[Source records]

□ □ □ □

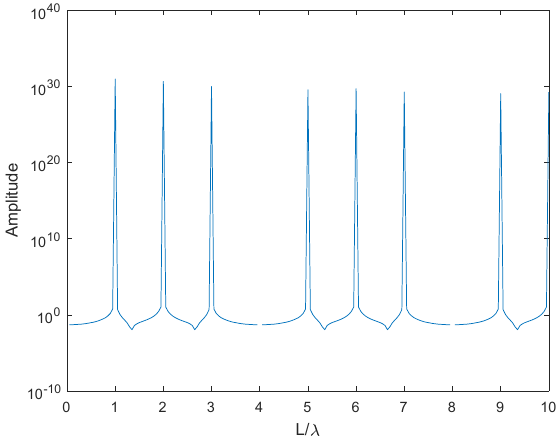
Figure 4. Radiation capability (z − mode dipole).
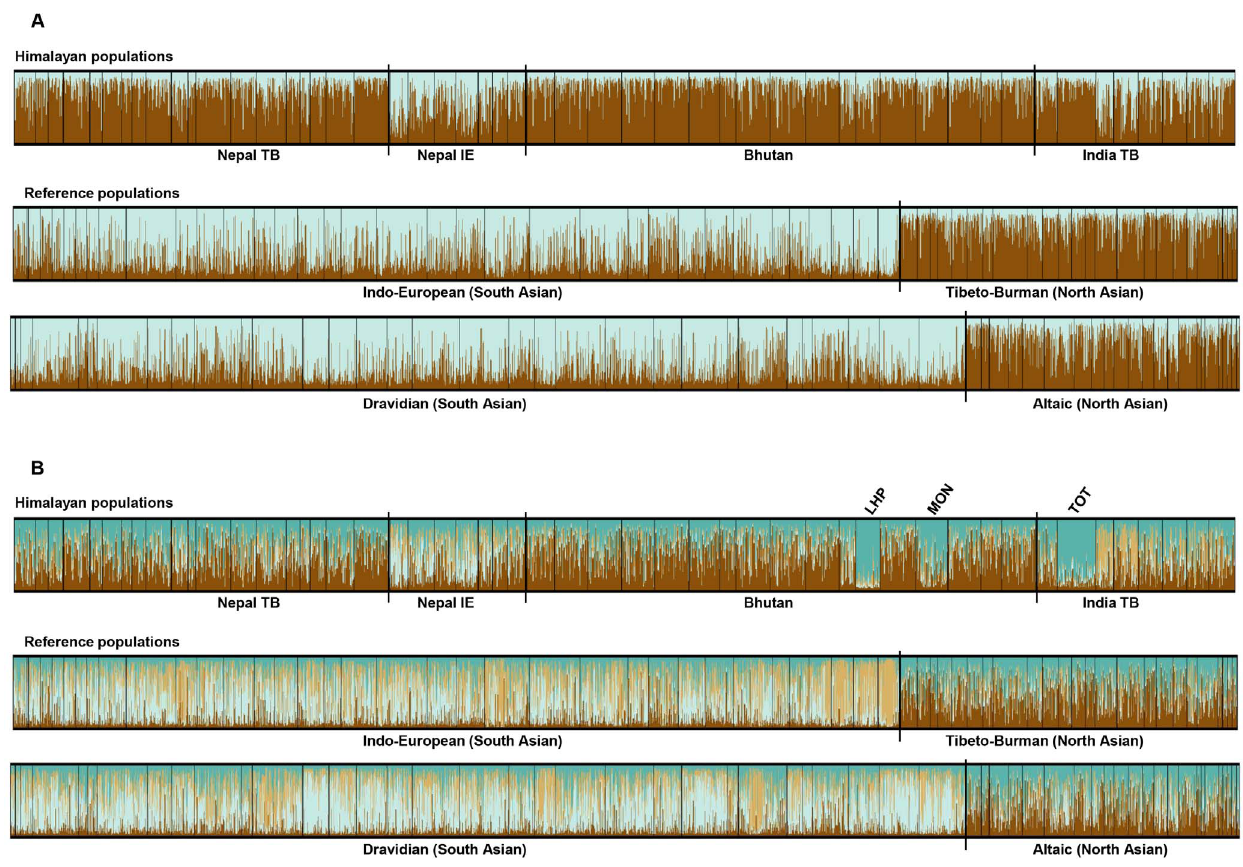
Figure 3. Results of STRUCTURE analyses. The colours represent the proportion of inferred ancestry from K ancestral populations. 3A: Unsupervised run for K=2. The distribution pattern of inferred ancestry seems to indicate the presence of subtle population substructures within the Himalayas, with the Indo-European speaking Himalayan populations clustering more closely to the Indo-European and Dravidian reference populations (predominantly light blue) and the Tibeto-Burman speaking Himalayan populations clustering more closely to the Tibeto-Burman and Altaic reference populations (predominantly brown). 3B: Unsupervised run for K . 2. The clustering pattern as observed for K=2 in the Himalayan populations is mostly lost in favour of the separation of the Lhokpu (LHP), Black Mountain Mo¨npa (MON) and Toto (TOT), although some differences can still be observed between the Tibeto-Burman and Indo-European populations (this figure shows the results for K=4).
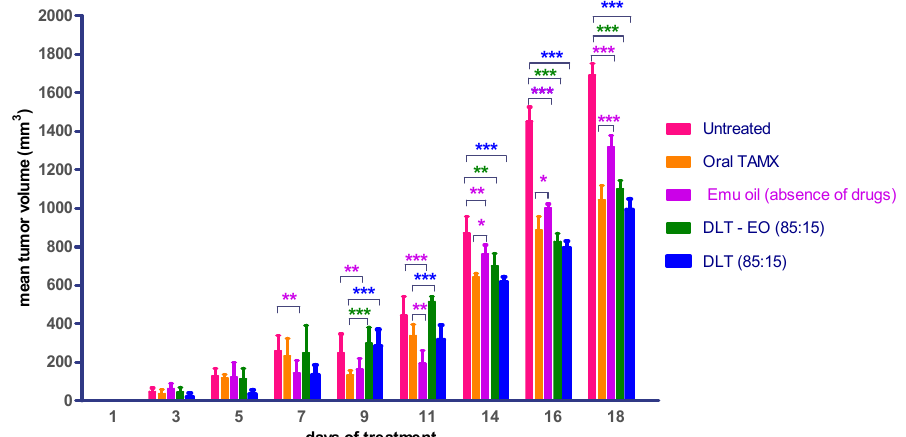
Figure 3. Mean tumor volume of BALB / c mice treated with oral TAMX, emu oil, and transfersomal formulations with / without emu oil. DLT—deformable liposomes, DLT–EO—deformable liposomes with emu oil. Each value is the mean ± SD ( n = 3). (* p < 0.05; ** p < 0.01; *** p < 0.001).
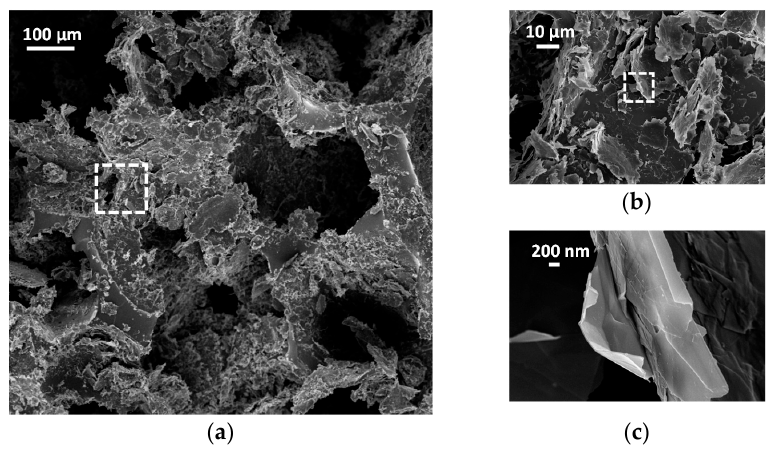
Figure 6. AFM images of a MLG flake and corresponding height profiles, before ( a , b ) and after ( c , d ) solvent evaporation and re-dispersion.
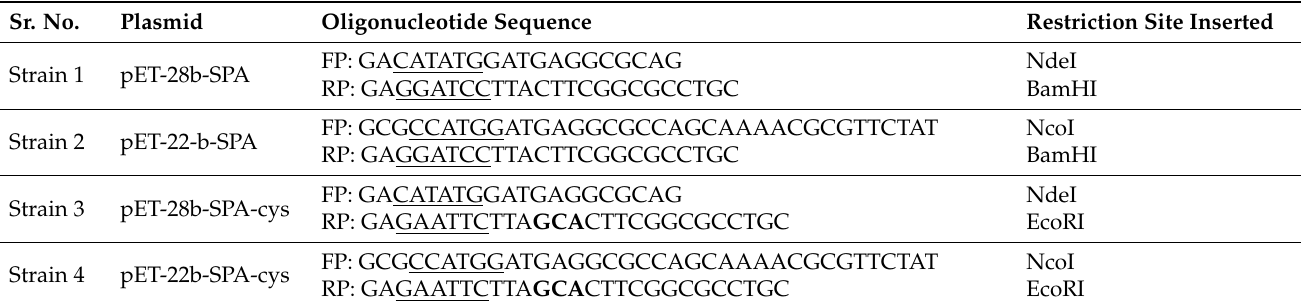
Table 2. Strain details with nucleotide sequence of primers with inserted restriction sites and clones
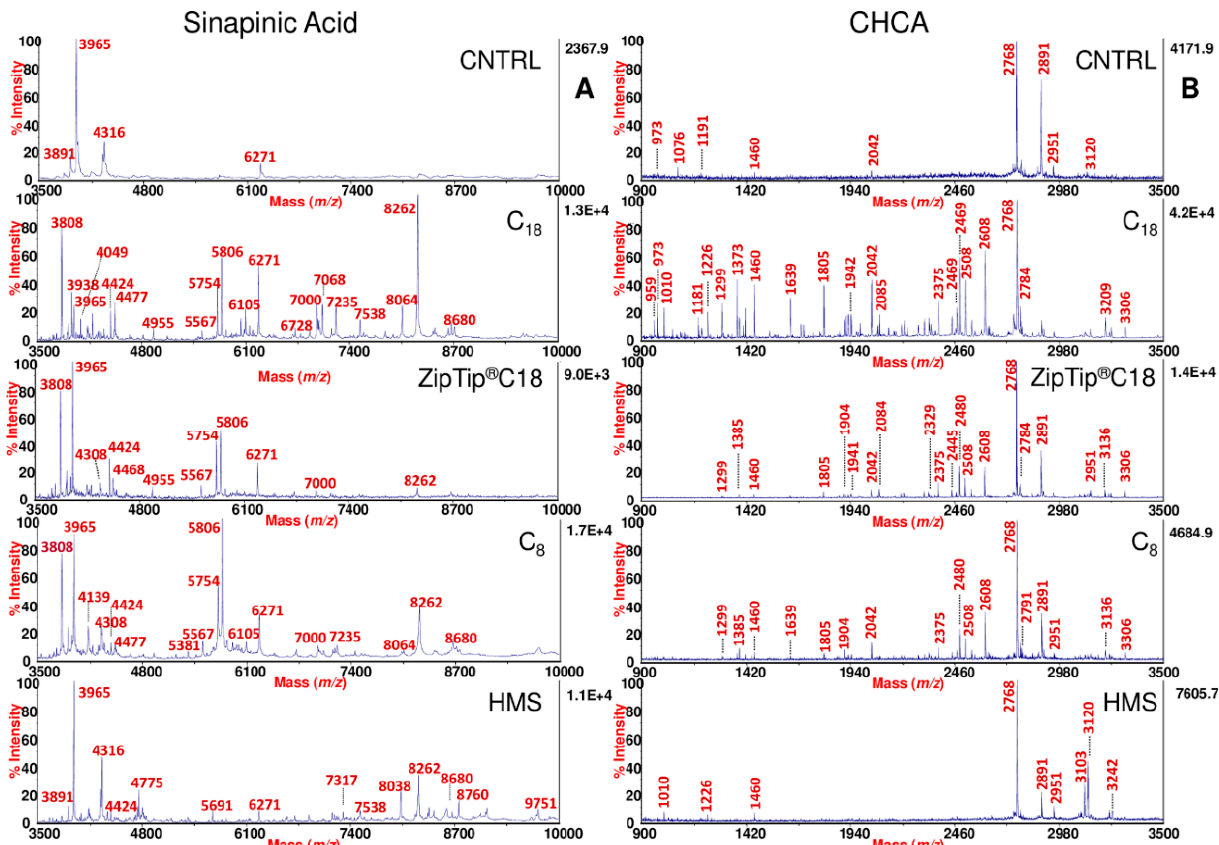
Figure 2. MALDI-TOF MS zoom view of SP using SA and CHCA matrices. MALDI-TOF mass spectra of SP obtained from one fertile normozoospermic subject using SA ( A ) and CHCA ( B ), before and after processing by C 18 , ZipTip ® C18, C 8 , and HMS. For SA, the spectra are shown in the m / z range from 3500 to 10,000. For CHCA, the spectra are shown in the m / z range from 900 to 3500, with labeled monoisotopic peaks.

□ □ □ □

AIM OF THE TASK
Across all the lines above, repeat the wording exactly and omit the pictures.

ANSWER AREA
Figure 4. Radiation capability (z − mode dipole).
Figure 3. Results of STRUCTURE analyses. The colours represent the proportion of inferred ancestry from K ancestral populations. 3A: Unsupervised run for K=2. The distribution pattern of inferred ancestry seems to indicate the presence of subtle population substructures within the Himalayas, with the Indo-European speaking Himalayan populations clustering more closely to the Indo-European and Dravidian reference populations (predominantly light blue) and the Tibeto-Burman speaking Himalayan populations clustering more closely to the Tibeto-Burman and Altaic reference populations (predominantly brown). 3B: Unsupervised run for K . 2. The clustering pattern as observed for K=2 in the Himalayan populations is mostly lost in favour of the separation of the Lhokpu (LHP), Black Mountain Mo¨npa (MON) and Toto (TOT), although some differences can still be observed between the Tibeto-Burman and Indo-European populations (this figure shows the results for K=4).
Figure 3. Mean tumor volume of BALB / c mice treated with oral TAMX, emu oil, and transfersomal formulations with / without emu oil. DLT—deformable liposomes, DLT–EO—deformable liposomes with emu oil. Each value is the mean ± SD ( n = 3). (* p < 0.05; ** p < 0.01; *** p < 0.001).
Figure 6. AFM images of a MLG flake and corresponding height profiles, before ( a , b ) and after ( c , d ) solvent evaporation and re-dispersion.
Table 2. Strain details with nucleotide sequence of primers with inserted restriction sites and clones
Figure 2. MALDI-TOF MS zoom view of SP using SA and CHCA matrices. MALDI-TOF mass spectra of SP obtained from one fertile normozoospermic subject using SA ( A ) and CHCA ( B ), before and after processing by C 18 , ZipTip ® C18, C 8 , and HMS. For SA, the spectra are shown in the m / z range from 3500 to 10,000. For CHCA, the spectra are shown in the m / z range from 900 to 3500, with labeled monoisotopic peaks.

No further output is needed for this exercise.